I'm using an Exo Terra 100w heat emitter with a wire cage lamp, holder to keep my crestie warm. I'm having a problem keeping the temp right, it doesn't seem to be getting warm enough.


----------



## AubreyGecko (Nov 11, 2013)

Same
The temp is erratic and I ant keep it steady and it's either too hot or cold):
Do you have a stat?


----------



## firefly19 (Apr 18, 2013)

AubreyGecko said:


> Same
> The temp is erratic and I ant keep it steady and it's either too hot or cold):
> Do you have a stat?


Yes, I do have a stat. I like to keep my crestie at about 24c day time, she seems to eat better at this temp but the temp is rather erratic, just like yours.


----------



## Artisan (Mar 27, 2011)

What stat are you using? I have my crestie on a habistat pulse....dont get a fluctuation at all going from 30c at top and lower as it goes down the gradient.


----------



## _simon_ (Nov 27, 2007)

I'm not sure why the wire holders are recommended, you lose so much heat that way. I just use a big dome lamp. I've got a 250w ceramic sat in one. Never had an issue doing this over the years of using them. Perhaps if it was running at full power all the time it might cause an overheating issue but unless the room was an icebox I don't see why it would need to.


----------



## Artisan (Mar 27, 2011)

I also use a dome lamp rested ontop of the exo mesh. 75w ceramic .


----------



## GarethsGeckos (Oct 13, 2013)

I also use a dome on top of the mesh. Can I ask where the probe is placed in the tank as that could be a cause for the temps to fluctuate. Oh and as Artisan said 30C at the top would be a great temp.


----------



## firefly19 (Apr 18, 2013)

GarethsGeckos said:


> I also use a dome on top of the mesh. Can I ask where the probe is placed in the tank as that could be a cause for the temps to fluctuate. Oh and as Artisan said 30C at the top would be a great temp.
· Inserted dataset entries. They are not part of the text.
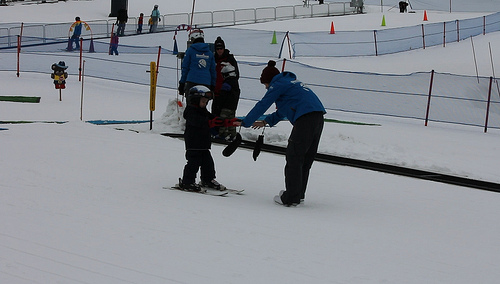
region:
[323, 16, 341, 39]
orange safety cone in snow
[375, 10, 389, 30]
green boundry cone in snow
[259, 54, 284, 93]
black hat with a tassel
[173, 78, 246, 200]
small child on skis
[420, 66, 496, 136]
mesh fence and two poles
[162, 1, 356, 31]
fence sections in a row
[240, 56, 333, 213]
person bending at the waist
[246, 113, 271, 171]
glove dangling from wrist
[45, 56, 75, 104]
sign shaped like a bear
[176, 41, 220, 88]
blue jacket with white logo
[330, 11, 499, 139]
temporary fencing set up on snow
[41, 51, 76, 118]
sign with a cartoon animal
The probe is at the top of the viv. I'm thinking it's a case of the room where my crestie is, isn't warm enough. I'll be moving her tomorrow (Saturday)


----------



## firefly19 (Apr 18, 2013)

Artisan said:


> I also use a dome lamp rested ontop of the exo mesh. 75w ceramic .
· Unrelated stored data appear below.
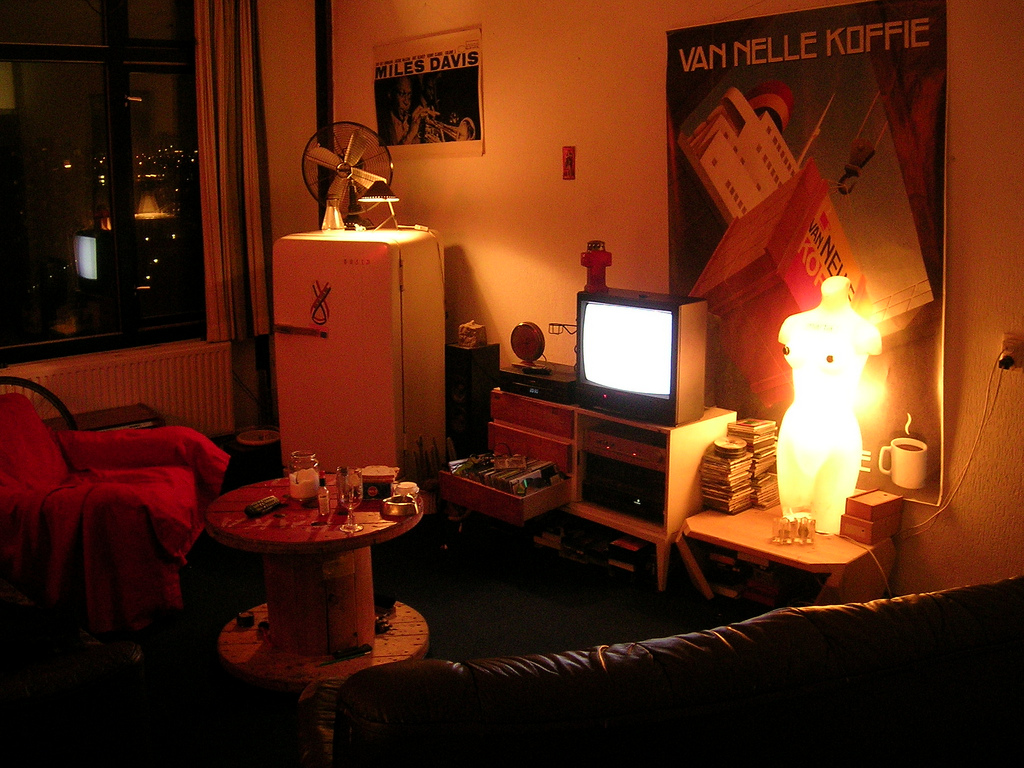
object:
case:
[339, 509, 364, 533]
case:
[699, 449, 754, 466]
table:
[681, 497, 895, 605]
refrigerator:
[271, 226, 446, 487]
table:
[203, 470, 427, 694]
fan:
[299, 121, 397, 231]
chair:
[0, 383, 228, 635]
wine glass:
[336, 466, 364, 533]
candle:
[288, 468, 320, 502]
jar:
[287, 449, 322, 502]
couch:
[332, 573, 1024, 766]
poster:
[372, 22, 489, 157]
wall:
[326, 0, 1022, 613]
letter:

 I'm using a 100w ceramic. I have a spare dome lamp and I am going to try that instead of the wire lamp. Is your ceramic an Exo Terra one?


----------



## GarethsGeckos (Oct 13, 2013)

I put my probes about 1/3 from the top you will find less fluxuation but check temps at the top but it should stop the temps bouncing.


----------



## firefly19 (Apr 18, 2013)

GarethsGeckos said:


> I put my probes about 1/3 from the top you will find less fluxuation but check temps at the top but it should stop the temps bouncing.


Thanks for the tip, I've done as you suggested and placed my probe about 1/3 from the top and it seems to be working just fine now :2thumb:


----------